Кровью залитая книжка
На улице Предмостной ткнулся в меня человек в помятом пиджаке:
— Восемь копеек, — хрипит. — До дому доехать… — И сует мне красную книжку. Пригляделся — инвалидный билет. — Восемь копеек. Ну, гривенник! — и все сует и сует книжку.
— Ты что? — растерялся я. — Ты что?
Хотел крикнуть: «Кого позоришь? Чего позоришь?..»
Да ведь бесполезно. Не поймет. И только повторялось и повторялось, беспомощно, растерянно: «Ты что? Ты что?..»
У меня у самого под грудью лежит инвалидная книжка — самый горький и дорогой документ. Я его редко достаю — нас мало осталось. Скоро и книжки, и инвалиды войны исчезнут…
А этот людям в лицо тычет, на выпивку серебрушки вымогает кровью облитой книжкой.
Стыдно-то как, Господи!
Горсть спелых вишен
— Куда ты прешь? — кричал дежурный по комендатуре города Винницы на сержанта в хромовых сапогах и с портупеей и одновременно отстранял его от барьера, стеной ставшего между властью и посетителем.

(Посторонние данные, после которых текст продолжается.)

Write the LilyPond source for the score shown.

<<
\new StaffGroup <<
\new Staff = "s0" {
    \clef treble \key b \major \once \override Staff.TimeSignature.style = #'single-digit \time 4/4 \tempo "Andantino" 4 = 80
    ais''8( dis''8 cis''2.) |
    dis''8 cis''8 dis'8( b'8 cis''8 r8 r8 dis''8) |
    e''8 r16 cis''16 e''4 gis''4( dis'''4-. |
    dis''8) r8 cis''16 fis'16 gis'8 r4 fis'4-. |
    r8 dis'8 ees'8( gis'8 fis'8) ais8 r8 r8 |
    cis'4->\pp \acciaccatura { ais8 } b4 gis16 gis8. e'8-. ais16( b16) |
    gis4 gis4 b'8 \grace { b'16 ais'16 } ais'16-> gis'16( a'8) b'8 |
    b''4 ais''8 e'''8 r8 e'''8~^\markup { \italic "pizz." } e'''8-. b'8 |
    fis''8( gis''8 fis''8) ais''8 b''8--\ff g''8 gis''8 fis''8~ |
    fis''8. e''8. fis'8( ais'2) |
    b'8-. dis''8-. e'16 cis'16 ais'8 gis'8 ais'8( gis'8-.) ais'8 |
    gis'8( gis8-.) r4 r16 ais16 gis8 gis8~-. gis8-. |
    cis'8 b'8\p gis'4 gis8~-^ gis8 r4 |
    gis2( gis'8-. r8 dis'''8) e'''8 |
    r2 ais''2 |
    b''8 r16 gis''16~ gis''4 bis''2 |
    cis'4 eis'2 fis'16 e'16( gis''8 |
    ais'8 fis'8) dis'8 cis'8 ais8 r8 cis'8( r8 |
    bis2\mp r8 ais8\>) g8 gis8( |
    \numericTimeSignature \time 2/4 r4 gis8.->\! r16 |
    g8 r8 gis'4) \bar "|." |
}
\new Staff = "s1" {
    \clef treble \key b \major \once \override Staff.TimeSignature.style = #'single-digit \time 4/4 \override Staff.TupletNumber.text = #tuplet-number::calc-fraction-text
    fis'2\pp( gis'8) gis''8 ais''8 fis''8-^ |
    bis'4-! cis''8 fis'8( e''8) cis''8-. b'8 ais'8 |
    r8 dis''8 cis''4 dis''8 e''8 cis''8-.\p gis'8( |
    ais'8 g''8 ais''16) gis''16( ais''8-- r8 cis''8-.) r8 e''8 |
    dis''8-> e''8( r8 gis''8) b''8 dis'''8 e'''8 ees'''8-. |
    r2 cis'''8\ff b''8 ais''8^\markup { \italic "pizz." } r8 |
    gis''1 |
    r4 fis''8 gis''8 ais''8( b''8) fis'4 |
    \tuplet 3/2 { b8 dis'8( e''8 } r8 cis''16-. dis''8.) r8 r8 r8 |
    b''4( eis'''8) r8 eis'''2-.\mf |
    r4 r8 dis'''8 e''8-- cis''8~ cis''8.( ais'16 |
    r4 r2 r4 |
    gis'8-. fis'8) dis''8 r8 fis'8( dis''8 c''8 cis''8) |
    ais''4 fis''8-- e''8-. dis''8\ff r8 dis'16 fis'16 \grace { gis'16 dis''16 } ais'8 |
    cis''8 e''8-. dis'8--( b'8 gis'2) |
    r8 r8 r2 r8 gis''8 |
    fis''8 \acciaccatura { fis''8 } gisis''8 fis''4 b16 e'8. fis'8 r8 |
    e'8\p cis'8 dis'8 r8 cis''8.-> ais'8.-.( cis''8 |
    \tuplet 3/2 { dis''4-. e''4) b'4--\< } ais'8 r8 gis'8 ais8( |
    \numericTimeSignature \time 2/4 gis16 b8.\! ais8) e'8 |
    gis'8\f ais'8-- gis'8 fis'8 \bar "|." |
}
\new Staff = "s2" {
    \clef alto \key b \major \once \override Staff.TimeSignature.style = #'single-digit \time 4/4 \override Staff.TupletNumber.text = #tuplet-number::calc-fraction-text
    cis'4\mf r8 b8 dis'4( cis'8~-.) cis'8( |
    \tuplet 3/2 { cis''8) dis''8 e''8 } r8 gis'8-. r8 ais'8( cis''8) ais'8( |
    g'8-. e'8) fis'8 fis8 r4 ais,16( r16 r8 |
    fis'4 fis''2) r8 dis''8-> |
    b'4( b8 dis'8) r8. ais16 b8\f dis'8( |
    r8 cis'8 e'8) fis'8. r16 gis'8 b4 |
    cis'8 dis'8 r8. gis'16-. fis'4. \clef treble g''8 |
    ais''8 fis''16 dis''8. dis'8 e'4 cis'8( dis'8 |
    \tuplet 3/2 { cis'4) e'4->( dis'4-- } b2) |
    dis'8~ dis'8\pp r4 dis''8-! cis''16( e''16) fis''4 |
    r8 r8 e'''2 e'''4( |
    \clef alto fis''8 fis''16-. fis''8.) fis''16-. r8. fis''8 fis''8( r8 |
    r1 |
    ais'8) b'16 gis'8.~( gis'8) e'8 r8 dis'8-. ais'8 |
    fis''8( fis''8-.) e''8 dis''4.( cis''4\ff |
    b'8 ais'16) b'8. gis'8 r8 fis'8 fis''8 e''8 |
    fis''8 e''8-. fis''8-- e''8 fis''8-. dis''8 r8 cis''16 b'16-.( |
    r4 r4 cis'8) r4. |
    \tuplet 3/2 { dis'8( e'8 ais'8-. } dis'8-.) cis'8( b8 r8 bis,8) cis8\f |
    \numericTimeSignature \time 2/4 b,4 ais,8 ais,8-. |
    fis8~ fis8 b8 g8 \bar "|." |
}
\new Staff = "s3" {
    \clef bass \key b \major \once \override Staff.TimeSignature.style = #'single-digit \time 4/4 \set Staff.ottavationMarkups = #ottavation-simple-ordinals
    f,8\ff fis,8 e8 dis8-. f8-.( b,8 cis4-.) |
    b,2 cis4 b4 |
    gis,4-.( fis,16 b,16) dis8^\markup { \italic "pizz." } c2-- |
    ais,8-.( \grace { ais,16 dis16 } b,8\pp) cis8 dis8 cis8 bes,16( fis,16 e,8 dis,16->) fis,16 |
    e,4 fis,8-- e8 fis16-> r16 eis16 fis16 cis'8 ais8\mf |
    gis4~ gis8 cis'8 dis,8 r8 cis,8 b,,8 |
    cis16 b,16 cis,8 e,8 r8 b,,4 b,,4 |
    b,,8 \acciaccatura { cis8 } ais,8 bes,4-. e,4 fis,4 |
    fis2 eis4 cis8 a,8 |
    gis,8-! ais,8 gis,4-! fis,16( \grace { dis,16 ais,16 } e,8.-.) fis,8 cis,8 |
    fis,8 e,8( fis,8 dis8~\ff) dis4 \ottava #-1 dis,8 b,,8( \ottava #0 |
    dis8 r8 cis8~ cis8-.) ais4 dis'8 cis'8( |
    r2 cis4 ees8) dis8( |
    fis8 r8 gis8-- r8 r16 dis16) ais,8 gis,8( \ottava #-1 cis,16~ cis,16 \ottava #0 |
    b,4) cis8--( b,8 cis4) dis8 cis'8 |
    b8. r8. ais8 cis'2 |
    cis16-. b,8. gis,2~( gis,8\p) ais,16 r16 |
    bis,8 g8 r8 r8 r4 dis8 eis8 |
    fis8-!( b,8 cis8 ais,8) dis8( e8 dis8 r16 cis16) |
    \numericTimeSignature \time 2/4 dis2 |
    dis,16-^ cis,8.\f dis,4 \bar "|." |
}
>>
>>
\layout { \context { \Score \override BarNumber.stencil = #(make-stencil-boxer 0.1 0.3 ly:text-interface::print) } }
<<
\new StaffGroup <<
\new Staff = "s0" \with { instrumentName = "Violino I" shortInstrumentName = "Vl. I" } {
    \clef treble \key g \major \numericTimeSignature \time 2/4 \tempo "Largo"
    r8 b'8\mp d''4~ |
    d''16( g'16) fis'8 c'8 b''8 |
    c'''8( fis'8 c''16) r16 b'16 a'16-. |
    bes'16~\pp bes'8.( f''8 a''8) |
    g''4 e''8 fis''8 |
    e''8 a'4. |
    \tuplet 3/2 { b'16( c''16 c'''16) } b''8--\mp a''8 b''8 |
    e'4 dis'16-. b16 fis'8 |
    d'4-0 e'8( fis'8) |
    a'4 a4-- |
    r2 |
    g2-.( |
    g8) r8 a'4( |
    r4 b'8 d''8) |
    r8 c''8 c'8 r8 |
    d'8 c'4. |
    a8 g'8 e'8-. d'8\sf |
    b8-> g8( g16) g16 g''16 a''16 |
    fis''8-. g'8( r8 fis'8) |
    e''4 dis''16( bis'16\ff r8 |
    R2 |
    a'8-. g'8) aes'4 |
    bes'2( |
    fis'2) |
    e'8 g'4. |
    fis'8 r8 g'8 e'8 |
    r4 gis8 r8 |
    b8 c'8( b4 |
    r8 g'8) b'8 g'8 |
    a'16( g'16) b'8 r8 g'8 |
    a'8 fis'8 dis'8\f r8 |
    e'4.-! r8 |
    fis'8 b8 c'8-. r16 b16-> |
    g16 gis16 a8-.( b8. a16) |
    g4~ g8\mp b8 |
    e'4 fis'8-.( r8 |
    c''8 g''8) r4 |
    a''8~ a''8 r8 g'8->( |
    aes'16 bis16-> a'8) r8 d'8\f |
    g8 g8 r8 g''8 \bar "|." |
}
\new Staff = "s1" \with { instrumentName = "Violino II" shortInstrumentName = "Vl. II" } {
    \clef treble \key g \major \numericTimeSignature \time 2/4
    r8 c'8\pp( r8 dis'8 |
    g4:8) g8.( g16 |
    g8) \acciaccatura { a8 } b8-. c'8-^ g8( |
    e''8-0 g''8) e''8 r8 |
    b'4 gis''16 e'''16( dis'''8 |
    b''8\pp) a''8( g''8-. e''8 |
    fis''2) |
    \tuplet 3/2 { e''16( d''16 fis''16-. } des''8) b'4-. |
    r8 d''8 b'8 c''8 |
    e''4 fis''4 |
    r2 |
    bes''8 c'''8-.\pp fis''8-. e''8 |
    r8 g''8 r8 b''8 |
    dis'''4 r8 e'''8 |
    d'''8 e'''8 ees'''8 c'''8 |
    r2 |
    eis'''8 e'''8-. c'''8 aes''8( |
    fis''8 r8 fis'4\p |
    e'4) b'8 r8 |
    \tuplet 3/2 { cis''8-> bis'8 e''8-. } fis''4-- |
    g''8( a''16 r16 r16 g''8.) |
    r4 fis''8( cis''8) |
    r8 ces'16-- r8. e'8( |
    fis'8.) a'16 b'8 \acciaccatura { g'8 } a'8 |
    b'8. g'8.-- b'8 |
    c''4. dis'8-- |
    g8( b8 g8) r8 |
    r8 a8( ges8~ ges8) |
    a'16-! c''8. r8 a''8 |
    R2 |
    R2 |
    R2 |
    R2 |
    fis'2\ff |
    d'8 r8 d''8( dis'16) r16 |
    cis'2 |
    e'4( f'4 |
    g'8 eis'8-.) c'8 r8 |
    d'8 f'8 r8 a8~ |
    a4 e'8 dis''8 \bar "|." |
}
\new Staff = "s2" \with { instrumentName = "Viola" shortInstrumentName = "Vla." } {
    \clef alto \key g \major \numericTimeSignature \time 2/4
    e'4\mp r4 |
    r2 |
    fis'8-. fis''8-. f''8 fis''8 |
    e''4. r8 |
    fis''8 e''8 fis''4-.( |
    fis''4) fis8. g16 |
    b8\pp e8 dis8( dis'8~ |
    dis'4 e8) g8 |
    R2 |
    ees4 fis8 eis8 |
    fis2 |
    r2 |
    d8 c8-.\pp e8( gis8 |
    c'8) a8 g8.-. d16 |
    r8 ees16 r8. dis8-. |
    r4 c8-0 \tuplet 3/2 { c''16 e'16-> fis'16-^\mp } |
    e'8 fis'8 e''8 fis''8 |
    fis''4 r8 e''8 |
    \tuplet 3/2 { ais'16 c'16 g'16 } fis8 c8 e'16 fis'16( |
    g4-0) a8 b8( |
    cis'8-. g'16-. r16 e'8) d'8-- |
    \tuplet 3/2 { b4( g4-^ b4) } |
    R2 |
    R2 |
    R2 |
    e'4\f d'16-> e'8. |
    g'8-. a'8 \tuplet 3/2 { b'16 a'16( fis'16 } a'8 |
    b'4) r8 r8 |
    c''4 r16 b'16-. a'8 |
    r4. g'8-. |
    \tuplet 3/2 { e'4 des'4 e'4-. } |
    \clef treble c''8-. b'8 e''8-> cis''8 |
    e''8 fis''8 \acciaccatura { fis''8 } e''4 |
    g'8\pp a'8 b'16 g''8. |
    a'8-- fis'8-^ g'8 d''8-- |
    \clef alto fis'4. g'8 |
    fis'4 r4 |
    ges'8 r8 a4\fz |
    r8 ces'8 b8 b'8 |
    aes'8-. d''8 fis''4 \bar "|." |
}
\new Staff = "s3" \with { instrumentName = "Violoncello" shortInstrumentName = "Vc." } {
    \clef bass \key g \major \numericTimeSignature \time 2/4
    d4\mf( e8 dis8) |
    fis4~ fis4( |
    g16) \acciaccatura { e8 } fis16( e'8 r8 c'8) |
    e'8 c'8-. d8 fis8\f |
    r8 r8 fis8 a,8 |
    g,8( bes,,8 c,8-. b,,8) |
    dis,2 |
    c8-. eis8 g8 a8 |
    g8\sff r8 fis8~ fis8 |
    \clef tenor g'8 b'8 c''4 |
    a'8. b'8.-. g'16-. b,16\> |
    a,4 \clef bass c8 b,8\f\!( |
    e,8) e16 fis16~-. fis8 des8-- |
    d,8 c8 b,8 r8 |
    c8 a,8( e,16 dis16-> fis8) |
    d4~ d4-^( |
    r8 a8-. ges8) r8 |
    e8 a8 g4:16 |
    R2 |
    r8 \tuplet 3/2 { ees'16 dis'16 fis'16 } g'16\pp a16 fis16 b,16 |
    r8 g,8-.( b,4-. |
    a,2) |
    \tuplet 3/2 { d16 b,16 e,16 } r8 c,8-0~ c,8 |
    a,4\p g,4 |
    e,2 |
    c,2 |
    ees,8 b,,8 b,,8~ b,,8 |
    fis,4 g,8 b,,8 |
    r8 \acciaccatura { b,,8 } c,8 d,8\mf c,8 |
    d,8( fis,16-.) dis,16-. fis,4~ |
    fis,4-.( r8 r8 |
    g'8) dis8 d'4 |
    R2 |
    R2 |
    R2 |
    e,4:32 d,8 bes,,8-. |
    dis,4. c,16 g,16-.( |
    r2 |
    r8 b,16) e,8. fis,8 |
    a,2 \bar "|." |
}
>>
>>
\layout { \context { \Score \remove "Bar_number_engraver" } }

— Не имеешь права орать! — тоже громко возражал сержант с портупеей и стучал кулаком по медали «За боевые заслуги». — Я кровь проливал!
— А я что? Сопли? — еще больше завихрялся дежурный.
— Кто тебя знает? — сомневался сержант. — Вон личность-то отъел…
— Отъел?! — подскакивал на стуле дежурный. — Давай померяемся.
Было неловко слушать дежурного с офицерскими погонами. Злил и сержант, который лез на рожон и не уступал ни капельки старшему по званию. Он был наглый, этот сержант, и думал, что нахальством можно всего добиться. Глядя на него, осмелели и другие, задержанные на улице и на станции военные без увольнительных, а то и без документов. Они стали посмеиваться, курить без разрешения и вообще вести себя вольно.
Я отошел от барьера в угол и сел. Надоели. Все надоело. Черт меня дернул отстать от эшелона в этой Виннице! Ни ближе, ни дальше.